As far as I remember they essentially divided people into categories through data gathered through facebook and targeted them with ads like this.
I guess if you can manage to put the cookie to identify your target you can run all kind of manipulative campaigns because you can change the perception of the reality.
You don't have to be honest and straightforward and speak directly to the target. Simply re-shape his/her reality.
Want a rise? Stalk your boss with ads about developer jobs with salaries way higher than yours. Your boss might start getting the idea of pay rise due to the false reality you prseented.
I think I actually saw an ad similar to that - my takeaway was "damn, these slimy scammers are targeting desperate immigrants", so I guess that means they didn't hit their target?
https://blogs.harvard.edu/doc/2019/02/27/spinner/
https://www.prexamples.com/2018/07/frustrated-husbands-can-u...
The less understandable part is that it's charging $50 for 180 impressions such as https://twitter.com/RichLeighPR/status/1037066048485371905 while Facebook sells those directly for a few dollars per 1000, i.e. 100x markup.
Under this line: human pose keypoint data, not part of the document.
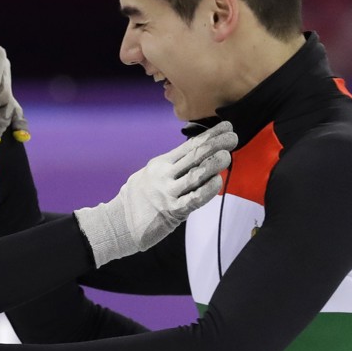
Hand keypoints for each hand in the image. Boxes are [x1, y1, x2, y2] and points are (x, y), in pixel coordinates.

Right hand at [74, 122, 235, 265]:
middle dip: (216, 144)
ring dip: (214, 164)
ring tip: (227, 155)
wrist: (118, 224)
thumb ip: (171, 166)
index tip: (226, 127)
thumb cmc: (137, 200)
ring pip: (196, 174)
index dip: (210, 135)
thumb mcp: (149, 175)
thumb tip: (197, 155)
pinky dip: (207, 189)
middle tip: (232, 136)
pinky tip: (217, 181)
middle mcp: (163, 175)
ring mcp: (167, 192)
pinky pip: (194, 198)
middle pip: (194, 156)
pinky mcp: (172, 211)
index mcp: (160, 164)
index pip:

Facebook does not allow you to build a custom audience of 1 person. I believe it has to be a minimum size of 100 or thereabout. Which means when Spinner says your target will get 180 impressions, they have to throw in 99 random non-targets into the targeted audience in order to get the placement. Thus they really aren't marking it up as much as you think.
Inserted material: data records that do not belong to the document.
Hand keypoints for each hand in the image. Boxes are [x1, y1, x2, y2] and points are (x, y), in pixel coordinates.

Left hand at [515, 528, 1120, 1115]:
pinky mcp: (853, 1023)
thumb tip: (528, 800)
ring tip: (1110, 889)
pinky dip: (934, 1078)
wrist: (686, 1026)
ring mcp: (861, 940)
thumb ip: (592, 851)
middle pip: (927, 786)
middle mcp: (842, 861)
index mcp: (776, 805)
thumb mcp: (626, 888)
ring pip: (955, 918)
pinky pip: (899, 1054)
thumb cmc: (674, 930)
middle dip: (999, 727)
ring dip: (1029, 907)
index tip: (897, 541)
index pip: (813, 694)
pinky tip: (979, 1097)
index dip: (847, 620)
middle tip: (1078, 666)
I never understood why. Mods claim it "doesn't add to the topic".
Earlier I had read about someone who tried to spook his roommate by targetting him with heavily-personalized ads. Cannot seem to find it now.
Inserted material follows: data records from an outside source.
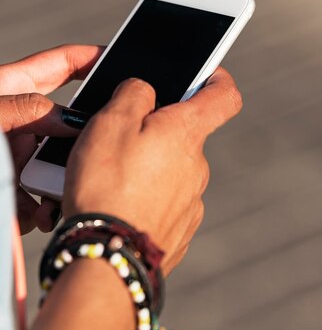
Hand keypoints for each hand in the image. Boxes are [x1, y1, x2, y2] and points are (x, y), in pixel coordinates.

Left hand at [0, 44, 102, 233]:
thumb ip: (26, 109)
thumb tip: (73, 120)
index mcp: (9, 90)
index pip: (57, 66)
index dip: (88, 58)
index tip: (116, 57)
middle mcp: (17, 124)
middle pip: (64, 122)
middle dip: (80, 137)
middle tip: (95, 147)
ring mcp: (15, 157)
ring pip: (56, 164)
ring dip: (61, 181)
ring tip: (57, 198)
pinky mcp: (10, 190)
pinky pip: (40, 198)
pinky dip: (42, 209)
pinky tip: (36, 216)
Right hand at [63, 68, 241, 274]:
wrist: (107, 255)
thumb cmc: (106, 184)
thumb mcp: (110, 122)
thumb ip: (134, 93)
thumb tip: (144, 89)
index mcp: (186, 133)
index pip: (224, 96)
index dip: (216, 78)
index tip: (204, 74)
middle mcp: (198, 167)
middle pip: (184, 136)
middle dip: (155, 132)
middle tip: (116, 139)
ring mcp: (191, 203)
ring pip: (170, 172)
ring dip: (145, 169)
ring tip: (107, 180)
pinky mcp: (179, 232)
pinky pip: (162, 203)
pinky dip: (144, 199)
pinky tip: (117, 207)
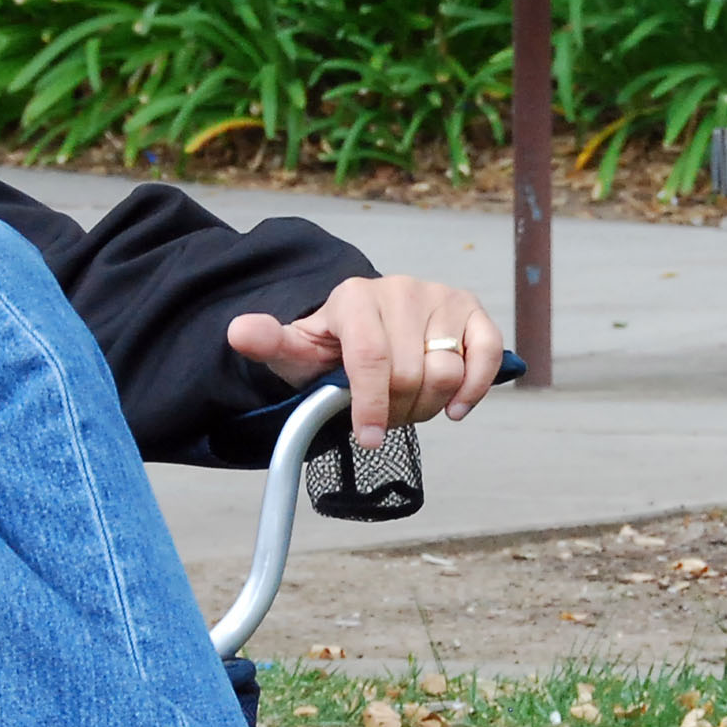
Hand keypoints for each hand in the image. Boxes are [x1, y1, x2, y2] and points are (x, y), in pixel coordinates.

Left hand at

[1]: https://medium.com/@MichaelH_3009/sniper-targeting-on-facebo...
The Ultimate Retaliation: Pranking My Roommate with Targeted Facebook Ads. https://ghostinfluence.com/the-ultimate-retaliation-pranking...
E.g. I get my news + dopamine from the local newspaper (physical paper edition) and HN, respectively. Ofc HN pretty much qualifies as a social network, but it has no targeting. My girlfriend isn't on any social network at all, unless WhatsApp qualifies as one and IMO it doesn't, unless you have a gazillion active group chats (which sounds like hell on earth).
I'm inclined to think that this makes both of us immune to attacks like the ones performed by this company, but I have an uneasy feeling that I'm missing something. Anyone with a better insight in targeting hacks than me able to chip in?
WhatsApp group chats were used to spread carefully crafted opposition memes and fake news.
So, while you may be safe against 50$ campaigns, it could be a false sense of security. For 5000$-50000$ I am sure I can get a special message in front of your face: Take out local ads, plant a newspaper story, create a huge story about your controversial 5-million-dollar-revenue website on HackerNews (remember, no such thing as bad publicity, this website will see their customers spike today!)
> He banked on people hate-tweeting it. “I don’t mind what they feel, as long as they think something”, Halib said – which is scarily like something I’ve said in talks I’ve given about coming up with PR ideas that bang.
So your overall vulnerability to this targeting has more to do with what your browser does (such as whether it blocks trackers and expires or removes some cookies) and what sites you visit (in terms of where they choose to embed ads from).